-- Record list --
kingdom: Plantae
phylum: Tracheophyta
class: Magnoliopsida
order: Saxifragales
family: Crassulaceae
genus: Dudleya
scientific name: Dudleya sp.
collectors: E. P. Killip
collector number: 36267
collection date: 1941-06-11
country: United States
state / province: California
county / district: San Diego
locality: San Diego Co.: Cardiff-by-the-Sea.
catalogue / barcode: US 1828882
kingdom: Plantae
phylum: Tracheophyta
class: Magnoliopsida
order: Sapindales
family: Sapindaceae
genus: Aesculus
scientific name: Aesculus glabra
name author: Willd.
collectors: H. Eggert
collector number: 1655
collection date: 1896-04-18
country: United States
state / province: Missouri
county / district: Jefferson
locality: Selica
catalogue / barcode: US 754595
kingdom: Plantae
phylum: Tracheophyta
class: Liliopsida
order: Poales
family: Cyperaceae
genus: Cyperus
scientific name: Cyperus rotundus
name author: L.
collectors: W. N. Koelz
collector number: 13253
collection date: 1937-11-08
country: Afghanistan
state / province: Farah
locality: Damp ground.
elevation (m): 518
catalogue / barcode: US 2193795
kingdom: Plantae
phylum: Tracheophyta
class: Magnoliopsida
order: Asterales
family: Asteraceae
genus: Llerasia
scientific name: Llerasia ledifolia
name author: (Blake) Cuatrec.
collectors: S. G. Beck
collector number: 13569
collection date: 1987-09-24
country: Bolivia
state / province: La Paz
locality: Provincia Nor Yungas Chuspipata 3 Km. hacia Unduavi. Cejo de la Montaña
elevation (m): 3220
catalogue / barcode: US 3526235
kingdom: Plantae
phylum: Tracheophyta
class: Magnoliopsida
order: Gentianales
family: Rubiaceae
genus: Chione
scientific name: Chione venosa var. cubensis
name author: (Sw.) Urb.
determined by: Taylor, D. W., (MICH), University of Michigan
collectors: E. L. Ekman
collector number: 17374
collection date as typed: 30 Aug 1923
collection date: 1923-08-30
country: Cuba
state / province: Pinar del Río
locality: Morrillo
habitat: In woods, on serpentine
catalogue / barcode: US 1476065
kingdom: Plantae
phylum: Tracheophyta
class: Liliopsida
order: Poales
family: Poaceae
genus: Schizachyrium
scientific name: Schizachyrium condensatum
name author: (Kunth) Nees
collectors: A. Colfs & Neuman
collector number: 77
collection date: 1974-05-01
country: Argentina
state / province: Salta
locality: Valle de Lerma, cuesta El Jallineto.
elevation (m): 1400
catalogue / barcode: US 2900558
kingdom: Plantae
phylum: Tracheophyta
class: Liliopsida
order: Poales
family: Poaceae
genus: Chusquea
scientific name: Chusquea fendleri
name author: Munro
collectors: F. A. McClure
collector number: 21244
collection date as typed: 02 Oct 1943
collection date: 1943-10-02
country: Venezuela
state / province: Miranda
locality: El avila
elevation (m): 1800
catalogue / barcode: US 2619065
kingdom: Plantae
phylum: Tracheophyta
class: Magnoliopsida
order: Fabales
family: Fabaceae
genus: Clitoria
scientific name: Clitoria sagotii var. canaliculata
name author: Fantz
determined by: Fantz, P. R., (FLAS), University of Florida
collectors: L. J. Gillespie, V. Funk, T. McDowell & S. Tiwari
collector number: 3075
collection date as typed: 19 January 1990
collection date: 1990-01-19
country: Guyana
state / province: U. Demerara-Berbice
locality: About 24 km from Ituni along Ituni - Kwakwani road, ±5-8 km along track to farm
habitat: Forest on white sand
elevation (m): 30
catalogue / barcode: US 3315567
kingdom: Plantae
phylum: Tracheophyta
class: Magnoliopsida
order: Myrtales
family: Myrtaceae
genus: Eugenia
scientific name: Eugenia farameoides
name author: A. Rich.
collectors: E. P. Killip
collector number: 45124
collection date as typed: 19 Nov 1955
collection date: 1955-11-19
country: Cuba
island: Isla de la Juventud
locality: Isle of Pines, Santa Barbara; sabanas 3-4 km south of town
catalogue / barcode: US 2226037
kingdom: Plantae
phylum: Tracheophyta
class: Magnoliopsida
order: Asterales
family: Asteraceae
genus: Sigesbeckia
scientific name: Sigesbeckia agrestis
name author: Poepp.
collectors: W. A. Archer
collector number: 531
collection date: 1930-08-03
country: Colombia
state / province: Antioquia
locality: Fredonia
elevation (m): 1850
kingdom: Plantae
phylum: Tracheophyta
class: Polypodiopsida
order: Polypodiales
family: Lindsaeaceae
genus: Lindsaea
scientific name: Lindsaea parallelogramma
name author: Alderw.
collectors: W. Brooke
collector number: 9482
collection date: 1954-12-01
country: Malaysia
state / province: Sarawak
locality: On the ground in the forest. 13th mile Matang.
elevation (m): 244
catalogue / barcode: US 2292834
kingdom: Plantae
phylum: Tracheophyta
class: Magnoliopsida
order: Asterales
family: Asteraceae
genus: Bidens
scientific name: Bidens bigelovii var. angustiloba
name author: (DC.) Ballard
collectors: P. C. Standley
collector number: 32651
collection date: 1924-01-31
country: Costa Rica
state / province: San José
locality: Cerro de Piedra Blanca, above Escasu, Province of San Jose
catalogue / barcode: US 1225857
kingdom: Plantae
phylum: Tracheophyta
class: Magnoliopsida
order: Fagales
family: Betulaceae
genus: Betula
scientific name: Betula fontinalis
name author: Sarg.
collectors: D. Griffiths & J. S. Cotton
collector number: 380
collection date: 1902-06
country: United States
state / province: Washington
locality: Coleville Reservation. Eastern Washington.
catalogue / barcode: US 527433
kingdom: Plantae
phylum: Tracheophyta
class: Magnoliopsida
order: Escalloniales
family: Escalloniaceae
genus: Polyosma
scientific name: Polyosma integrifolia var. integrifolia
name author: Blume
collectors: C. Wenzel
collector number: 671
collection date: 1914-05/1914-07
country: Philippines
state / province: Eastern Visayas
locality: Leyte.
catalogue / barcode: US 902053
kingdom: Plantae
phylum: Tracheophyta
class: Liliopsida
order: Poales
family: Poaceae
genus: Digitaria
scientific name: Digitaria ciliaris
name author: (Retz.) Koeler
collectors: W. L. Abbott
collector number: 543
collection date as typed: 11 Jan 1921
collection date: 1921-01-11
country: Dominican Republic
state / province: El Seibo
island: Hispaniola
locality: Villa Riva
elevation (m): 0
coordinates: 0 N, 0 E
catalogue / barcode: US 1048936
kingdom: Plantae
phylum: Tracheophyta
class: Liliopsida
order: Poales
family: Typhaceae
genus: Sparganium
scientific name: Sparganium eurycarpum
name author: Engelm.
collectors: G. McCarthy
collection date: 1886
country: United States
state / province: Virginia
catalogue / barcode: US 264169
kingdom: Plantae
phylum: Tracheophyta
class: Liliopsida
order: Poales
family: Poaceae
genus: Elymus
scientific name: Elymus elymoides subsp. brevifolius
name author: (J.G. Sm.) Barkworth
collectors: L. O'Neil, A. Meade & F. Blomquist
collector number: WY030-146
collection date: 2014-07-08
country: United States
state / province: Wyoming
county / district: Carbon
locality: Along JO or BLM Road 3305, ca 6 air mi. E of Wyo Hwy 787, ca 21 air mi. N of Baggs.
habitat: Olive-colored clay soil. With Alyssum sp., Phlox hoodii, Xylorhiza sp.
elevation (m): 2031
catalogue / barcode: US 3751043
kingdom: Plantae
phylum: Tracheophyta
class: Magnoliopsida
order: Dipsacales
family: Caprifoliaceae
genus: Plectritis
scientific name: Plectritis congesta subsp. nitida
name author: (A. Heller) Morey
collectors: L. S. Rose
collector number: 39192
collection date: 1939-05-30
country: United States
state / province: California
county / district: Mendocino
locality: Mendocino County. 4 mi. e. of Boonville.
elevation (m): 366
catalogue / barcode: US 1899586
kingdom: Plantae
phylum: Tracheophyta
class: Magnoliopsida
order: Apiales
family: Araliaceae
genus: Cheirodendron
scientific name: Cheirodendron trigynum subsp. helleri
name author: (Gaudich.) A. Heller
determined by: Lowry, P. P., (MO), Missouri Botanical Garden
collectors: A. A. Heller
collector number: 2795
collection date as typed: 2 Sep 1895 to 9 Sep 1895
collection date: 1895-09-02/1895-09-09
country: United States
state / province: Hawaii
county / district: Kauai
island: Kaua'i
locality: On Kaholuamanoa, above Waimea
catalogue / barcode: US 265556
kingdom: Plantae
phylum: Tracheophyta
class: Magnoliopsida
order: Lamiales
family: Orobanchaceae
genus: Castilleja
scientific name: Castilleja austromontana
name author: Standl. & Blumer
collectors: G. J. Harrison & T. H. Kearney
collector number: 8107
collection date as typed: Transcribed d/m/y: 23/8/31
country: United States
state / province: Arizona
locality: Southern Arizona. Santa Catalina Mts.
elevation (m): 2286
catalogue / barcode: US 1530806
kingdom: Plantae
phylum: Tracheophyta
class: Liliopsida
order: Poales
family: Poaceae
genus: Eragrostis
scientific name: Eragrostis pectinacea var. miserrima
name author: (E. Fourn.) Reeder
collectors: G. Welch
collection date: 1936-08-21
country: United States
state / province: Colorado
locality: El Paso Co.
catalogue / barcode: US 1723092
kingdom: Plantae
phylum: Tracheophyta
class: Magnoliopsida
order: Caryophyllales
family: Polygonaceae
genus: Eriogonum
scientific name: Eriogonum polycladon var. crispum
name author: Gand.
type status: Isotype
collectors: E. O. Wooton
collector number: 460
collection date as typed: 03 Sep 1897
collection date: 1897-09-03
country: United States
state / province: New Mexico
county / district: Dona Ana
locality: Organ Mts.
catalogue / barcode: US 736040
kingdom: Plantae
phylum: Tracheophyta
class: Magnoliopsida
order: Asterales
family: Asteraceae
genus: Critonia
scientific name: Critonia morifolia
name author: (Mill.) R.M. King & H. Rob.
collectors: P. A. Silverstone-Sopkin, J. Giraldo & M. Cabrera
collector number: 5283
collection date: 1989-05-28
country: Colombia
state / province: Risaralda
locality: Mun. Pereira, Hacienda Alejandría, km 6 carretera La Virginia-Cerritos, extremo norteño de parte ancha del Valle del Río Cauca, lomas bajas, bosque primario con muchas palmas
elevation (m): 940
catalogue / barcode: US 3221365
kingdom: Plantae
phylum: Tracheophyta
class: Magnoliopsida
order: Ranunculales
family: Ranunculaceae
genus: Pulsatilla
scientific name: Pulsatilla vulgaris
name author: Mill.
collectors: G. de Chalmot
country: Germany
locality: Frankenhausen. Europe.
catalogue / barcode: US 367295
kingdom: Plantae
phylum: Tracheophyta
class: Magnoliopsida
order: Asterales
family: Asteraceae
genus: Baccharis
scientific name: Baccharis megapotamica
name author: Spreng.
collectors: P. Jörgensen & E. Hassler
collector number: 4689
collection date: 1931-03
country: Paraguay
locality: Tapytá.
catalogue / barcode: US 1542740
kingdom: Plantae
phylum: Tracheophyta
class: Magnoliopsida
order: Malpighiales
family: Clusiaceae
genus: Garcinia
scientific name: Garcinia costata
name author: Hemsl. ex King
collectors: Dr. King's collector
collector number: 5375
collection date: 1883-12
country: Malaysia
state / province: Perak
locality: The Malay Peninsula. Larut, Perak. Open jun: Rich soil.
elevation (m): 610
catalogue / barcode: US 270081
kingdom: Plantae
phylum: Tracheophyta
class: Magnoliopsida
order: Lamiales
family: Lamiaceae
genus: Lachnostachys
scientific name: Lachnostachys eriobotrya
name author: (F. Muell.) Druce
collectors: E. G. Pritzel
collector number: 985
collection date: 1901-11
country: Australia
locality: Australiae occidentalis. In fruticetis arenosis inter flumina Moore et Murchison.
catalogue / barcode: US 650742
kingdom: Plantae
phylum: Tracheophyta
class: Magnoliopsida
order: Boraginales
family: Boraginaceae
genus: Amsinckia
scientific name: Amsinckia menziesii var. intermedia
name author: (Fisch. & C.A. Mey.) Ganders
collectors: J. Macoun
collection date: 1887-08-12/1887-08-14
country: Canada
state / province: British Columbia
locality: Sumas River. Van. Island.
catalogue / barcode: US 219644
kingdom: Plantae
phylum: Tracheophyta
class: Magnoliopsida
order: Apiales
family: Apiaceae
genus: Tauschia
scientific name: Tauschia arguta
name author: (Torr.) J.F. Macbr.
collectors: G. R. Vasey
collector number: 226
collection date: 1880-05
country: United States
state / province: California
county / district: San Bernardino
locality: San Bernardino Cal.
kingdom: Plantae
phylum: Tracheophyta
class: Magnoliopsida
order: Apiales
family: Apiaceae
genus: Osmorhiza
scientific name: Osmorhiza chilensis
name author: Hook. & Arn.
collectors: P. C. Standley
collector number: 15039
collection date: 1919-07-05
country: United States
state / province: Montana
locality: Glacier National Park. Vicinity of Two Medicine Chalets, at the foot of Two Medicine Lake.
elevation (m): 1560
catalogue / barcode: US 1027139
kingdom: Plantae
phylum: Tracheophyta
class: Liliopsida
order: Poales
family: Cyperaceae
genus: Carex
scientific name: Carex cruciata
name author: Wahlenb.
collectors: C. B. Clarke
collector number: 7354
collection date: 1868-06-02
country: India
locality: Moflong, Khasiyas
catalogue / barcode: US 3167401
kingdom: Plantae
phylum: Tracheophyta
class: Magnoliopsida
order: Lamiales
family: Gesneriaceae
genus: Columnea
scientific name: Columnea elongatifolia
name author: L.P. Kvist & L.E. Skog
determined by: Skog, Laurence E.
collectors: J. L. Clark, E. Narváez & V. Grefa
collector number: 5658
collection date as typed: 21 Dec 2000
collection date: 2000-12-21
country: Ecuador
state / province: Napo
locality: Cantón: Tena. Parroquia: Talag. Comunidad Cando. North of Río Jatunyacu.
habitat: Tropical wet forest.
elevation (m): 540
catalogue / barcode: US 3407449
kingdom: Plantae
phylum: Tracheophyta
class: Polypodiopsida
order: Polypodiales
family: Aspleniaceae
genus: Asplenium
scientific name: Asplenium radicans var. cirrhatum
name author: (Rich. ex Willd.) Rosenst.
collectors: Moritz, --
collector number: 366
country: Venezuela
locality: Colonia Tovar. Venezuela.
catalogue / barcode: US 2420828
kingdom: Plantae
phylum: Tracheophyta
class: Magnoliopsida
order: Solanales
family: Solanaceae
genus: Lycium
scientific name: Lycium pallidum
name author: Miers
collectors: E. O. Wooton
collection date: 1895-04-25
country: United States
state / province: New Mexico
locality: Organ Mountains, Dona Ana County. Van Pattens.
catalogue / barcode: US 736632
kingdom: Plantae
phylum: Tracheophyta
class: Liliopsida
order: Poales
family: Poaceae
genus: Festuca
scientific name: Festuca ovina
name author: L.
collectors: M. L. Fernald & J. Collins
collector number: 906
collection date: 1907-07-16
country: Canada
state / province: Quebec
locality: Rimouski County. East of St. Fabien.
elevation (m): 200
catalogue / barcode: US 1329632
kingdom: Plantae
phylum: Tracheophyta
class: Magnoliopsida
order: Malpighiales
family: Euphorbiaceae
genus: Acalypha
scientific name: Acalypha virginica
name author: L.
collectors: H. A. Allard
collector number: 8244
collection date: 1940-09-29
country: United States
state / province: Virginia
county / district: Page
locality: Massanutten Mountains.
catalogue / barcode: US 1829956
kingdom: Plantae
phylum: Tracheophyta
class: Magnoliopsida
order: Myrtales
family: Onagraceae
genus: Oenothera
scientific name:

-- Your task --
Please find every line in the records that contains the string "subsp", and copy each of those lines in full.

-- Exercise answer --
scientific name: Elymus elymoides subsp. brevifolius
scientific name: Plectritis congesta subsp. nitida
scientific name: Cheirodendron trigynum subsp. helleri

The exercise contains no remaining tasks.